La parola «corruzione» è forse quella che, più di ogni altra, scandisce la storia pubblica dell’Italia contemporanea, un termine che dovrebbe descrivere una precisa fattispecie penale ma che, negli anni, si è gonfiato fino a diventare una delegittimazione generalizzata, un sospetto permanente.

È la parola con cui abbiamo imparato a leggere ogni stagione politica, l’ombra che si allunga su ogni vigilia elettorale, la formula con cui i giornali aprono le prime pagine e con cui la società civile misura il proprio grado di indignazione. Non indica più soltanto un reato tipico, ma un’etichetta pronta a marchiare e a travolgere. È diventata, cioè, la parola con cui il Paese si racconta a sé stesso, la lente con cui leggere ogni vicenda collettiva.

Così, quando vediamo esplodere inchieste a Bari, Torino, Genova, e da ultimo a Milano, tutte a ridosso delle elezioni, assistiamo a un rituale ripetuto: prima la deflagrazione mediatica, la consegna delle intercettazioni alla pubblica indignazione, il clima di emergenza morale; poi, con il tempo, l’evaporazione silenziosa tra archiviazioni, prescrizioni, contestazioni ridimensionate. L’inchiesta, intanto, ha prodotto però un effetto narrativo, sostituendo la giustizia alla politica come grande romanzo nazionale. In questo l’eredità di Mani Pulite, che non fu soltanto un’inchiesta giudiziaria bensì la creazione di un nuovo immaginario – la corruzione come cifra assoluta, l’illegalità come essenza di un sistema – sta producendo ancora le sue conseguenze, come un’onda lunga.

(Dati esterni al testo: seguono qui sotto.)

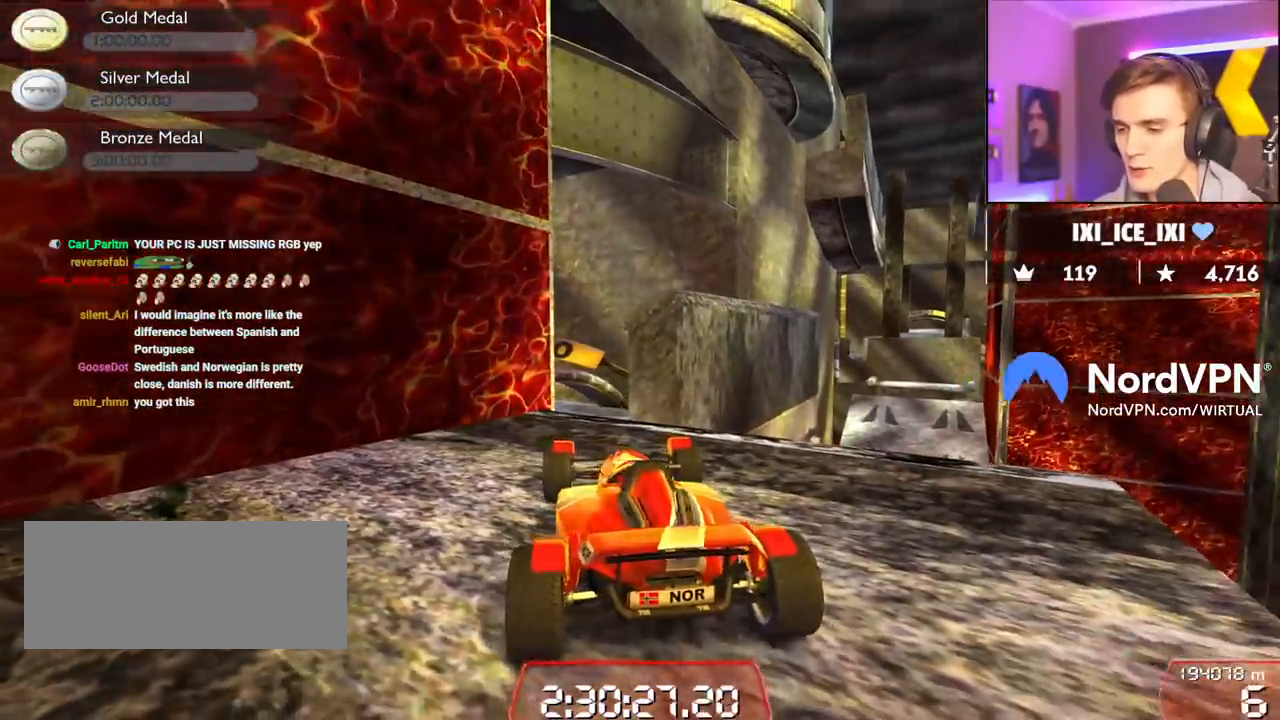
{"keys": ["down"], "events": [[500, "down", "down"]]}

E la vicenda giudiziaria che ha colpito Milano è il segno più chiaro di come questo immaginario funzioni e, al tempo stesso, di come cominci a mostrare le sue crepe. L’inchiesta è esplosa anche qui con il consueto fragore: intercettazioni, nomi noti, accuse gravi, la sensazione che ancora una volta il cuore amministrativo del Paese fosse contaminato. Milano si è vista trascinata nel cono d’ombra. Poi il Tribunale del Riesame ha cominciato a revocare le richieste di custodia cautelare formulate dalla procura. Fino all’ultima, la sesta, che ha annullato gli arresti domiciliari anche per Manfredi Catella. È un dato, questo, che pesa quasi come una sentenza. Non nel merito del processo, che dovrà andare avanti e stabilire le responsabilità, ma nel senso politico e civile di ciò che significa.

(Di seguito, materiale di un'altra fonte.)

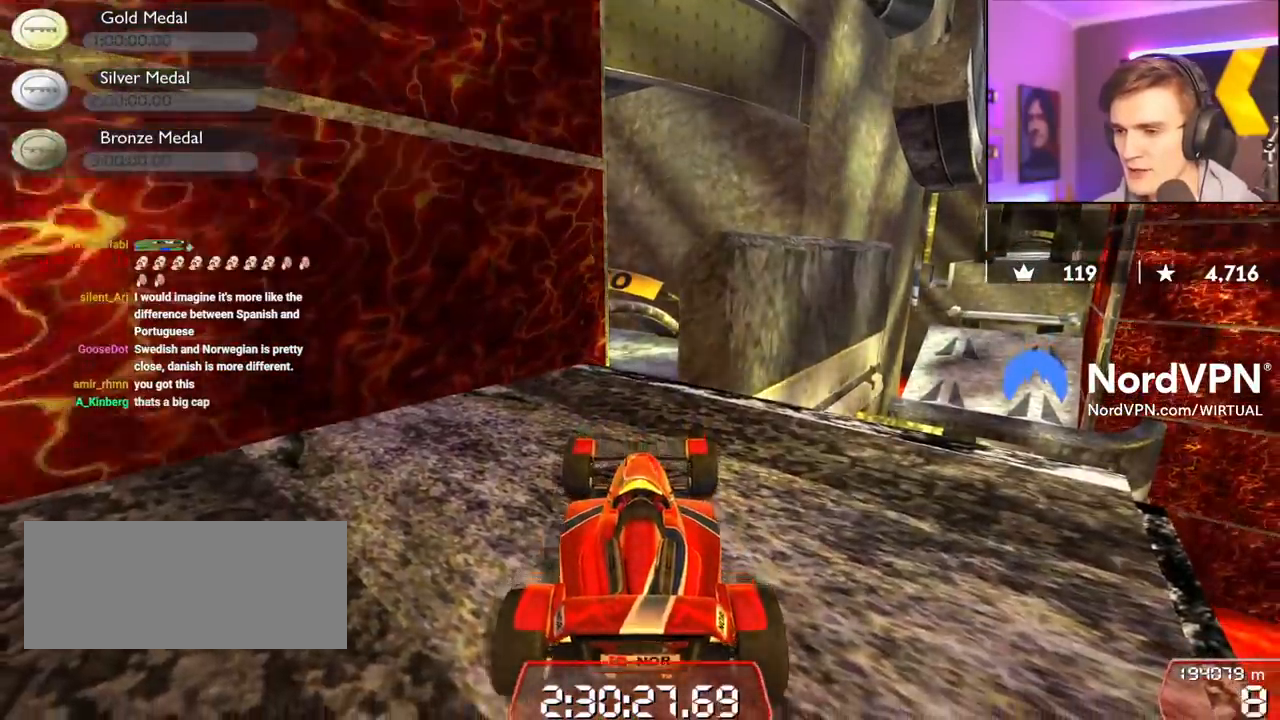
{"keys": [], "events": [[84, "down", "up"]]}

L’impianto narrativo che aveva travolto il capoluogo lombardo si è infranto contro la terzietà del giudice, mostrando tutta la sproporzione tra la potenza del racconto e la fragilità delle prove. E forse per la prima volta, dopo anni di automatismi, ci troviamo di fronte a un punto di resistenza. Milano, a differenza di altre città – a Genova un’indagine analoga ha portato alle dimissioni del governatore, destabilizzando il quadro politico – non è crollata sotto il peso dell’inchiesta. Ha accusato il colpo, certo, ha aperto un dibattito pubblico, ha riconosciuto errori e contraddizioni, ma ha retto, dimostrando di possedere anticorpi culturali e civili che altrove sembrano indeboliti. Parliamo di una città che negli ultimi trent’anni ha costruito un modello di sviluppo e di amministrazione capace di integrare pubblico e privato, di mantenere una continuità politica pur attraverso alternanze, di preservare un tessuto civile coeso. Di una città che, a differenza di altre, non si è consegnata al populismo, che ha difeso un equilibrio tra governo e società, che ha tenuto viva una cultura amministrativa.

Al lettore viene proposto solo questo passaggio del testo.